A Tory MP bobbed up at Prime Minister’s Questions recently to ask David Cameron whether he was ‘aware that 4 per cent of people believe that Elvis is still alive? That is double the number, we hear today, who think that Edward Miliband is a natural leader?’ The Tory benches tittered, Labour MPs slumped into their seats as if this was a depressingly fair point, and the Labour leader himself tried not to look too hurt.
The exchange reflected a Westminster consensus that the idea of Miliband as prime minister is risible. His aestas horribilis has reinforced the view among many in the political class that he simply doesn’t have what it takes to be leader. Those supporters of his brother David who greeted his victory by bitterly declaring that Labour had just lost the next election have been out in force in recent weeks.
Perhaps the person in SW1 least affected by all this is Miliband himself. He is used to being written off by the pundits. His friends love to point out that these self same soothsayers were convinced that his brother would beat him to the leadership. He says he has learned to take opinion polls ‘with a pinch of sugar’.

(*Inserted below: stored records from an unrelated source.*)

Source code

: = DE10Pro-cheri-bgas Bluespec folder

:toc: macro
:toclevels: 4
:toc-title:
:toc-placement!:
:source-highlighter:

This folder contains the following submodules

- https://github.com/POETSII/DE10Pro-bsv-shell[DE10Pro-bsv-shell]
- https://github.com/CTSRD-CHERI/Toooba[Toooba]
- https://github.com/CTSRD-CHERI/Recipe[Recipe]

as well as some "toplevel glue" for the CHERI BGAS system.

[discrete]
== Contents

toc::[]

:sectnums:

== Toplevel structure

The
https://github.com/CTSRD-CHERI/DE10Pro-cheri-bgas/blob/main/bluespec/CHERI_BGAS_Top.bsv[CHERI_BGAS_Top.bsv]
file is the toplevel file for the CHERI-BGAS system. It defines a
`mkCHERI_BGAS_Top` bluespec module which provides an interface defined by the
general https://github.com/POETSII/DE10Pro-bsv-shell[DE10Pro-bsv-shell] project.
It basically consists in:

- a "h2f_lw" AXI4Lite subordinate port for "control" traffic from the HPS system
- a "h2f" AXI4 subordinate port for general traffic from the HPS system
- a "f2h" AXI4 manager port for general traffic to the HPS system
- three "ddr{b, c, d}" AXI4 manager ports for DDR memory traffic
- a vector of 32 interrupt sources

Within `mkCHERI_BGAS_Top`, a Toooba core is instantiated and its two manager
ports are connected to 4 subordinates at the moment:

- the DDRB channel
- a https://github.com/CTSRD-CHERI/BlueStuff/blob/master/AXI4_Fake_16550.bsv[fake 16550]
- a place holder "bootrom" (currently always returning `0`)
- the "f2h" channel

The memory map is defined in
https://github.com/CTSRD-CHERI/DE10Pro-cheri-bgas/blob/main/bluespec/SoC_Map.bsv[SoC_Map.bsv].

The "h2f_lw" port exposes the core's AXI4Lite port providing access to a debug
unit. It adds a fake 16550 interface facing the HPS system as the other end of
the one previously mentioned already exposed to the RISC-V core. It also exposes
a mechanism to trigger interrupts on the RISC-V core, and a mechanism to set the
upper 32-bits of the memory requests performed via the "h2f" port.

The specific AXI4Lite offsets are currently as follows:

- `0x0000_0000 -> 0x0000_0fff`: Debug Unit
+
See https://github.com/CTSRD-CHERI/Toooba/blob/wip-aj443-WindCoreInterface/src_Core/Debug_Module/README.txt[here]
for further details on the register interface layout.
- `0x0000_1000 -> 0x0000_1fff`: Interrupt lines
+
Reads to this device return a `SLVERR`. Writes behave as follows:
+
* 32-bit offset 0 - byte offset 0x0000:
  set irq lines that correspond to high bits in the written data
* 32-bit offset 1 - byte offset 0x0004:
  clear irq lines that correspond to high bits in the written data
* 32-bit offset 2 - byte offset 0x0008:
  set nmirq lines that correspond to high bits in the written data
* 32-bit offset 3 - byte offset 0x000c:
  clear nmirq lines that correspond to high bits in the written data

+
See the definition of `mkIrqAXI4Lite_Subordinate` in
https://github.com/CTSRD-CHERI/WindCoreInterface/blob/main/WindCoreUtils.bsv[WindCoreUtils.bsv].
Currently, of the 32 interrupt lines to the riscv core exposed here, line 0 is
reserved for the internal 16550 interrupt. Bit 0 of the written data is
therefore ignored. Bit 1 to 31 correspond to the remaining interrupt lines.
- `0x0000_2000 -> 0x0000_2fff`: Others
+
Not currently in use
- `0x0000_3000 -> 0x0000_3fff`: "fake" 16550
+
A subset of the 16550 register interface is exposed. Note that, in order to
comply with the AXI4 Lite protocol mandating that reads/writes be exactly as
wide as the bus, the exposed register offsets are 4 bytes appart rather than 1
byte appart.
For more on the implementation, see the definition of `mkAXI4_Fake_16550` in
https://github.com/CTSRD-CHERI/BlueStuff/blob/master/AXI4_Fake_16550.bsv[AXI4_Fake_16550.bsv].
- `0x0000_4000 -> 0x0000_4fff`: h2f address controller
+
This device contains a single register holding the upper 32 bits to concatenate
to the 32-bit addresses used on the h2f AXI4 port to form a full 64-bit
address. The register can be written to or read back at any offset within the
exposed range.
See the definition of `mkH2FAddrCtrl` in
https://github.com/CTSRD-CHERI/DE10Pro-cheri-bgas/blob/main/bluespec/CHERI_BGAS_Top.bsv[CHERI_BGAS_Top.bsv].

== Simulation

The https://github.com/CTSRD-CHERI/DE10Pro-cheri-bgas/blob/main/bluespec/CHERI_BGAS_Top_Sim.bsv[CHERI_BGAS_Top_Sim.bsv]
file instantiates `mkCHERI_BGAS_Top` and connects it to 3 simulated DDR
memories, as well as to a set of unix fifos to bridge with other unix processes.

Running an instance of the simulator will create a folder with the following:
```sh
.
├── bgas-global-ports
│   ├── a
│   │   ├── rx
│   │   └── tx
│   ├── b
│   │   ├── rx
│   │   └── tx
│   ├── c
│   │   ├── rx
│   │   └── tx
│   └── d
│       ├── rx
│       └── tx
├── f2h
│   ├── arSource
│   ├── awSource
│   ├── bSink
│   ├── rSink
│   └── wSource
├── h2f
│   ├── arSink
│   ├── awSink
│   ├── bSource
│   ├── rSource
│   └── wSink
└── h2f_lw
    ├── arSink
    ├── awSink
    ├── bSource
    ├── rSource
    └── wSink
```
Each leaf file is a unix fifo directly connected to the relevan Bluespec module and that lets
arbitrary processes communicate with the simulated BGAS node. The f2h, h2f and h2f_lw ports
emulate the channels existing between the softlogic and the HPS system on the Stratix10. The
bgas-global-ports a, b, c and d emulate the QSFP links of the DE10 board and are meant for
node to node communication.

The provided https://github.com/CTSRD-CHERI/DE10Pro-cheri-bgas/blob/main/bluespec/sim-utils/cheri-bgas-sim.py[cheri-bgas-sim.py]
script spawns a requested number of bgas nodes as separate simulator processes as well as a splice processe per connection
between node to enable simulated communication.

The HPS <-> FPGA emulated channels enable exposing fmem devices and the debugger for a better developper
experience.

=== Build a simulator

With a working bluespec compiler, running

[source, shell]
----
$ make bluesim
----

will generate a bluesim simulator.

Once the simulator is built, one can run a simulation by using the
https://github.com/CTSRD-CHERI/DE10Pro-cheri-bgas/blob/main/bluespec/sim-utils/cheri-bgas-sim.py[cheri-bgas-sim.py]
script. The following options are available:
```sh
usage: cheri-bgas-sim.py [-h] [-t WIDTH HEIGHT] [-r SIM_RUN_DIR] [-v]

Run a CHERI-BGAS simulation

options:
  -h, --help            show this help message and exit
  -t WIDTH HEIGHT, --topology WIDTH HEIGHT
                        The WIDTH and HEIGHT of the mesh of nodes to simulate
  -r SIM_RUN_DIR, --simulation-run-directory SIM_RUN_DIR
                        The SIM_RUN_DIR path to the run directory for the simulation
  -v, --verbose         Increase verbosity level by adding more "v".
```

One hopes he also applies the same medicine to his morning newspapers — the press are now going after him with the same enthusiasm with which they went for Neil Kinnock. But the most damaging depiction of him is not as a dangerous socialist but as the lead character from Wallace & Gromit. He is mocked rather than feared.
But titter ye not, Miliband remains the bookmakers’ favourite to be prime minister. The shortest odds are on a Labour majority, and those who believe Cameron can win outright can get odds of 4 to 1.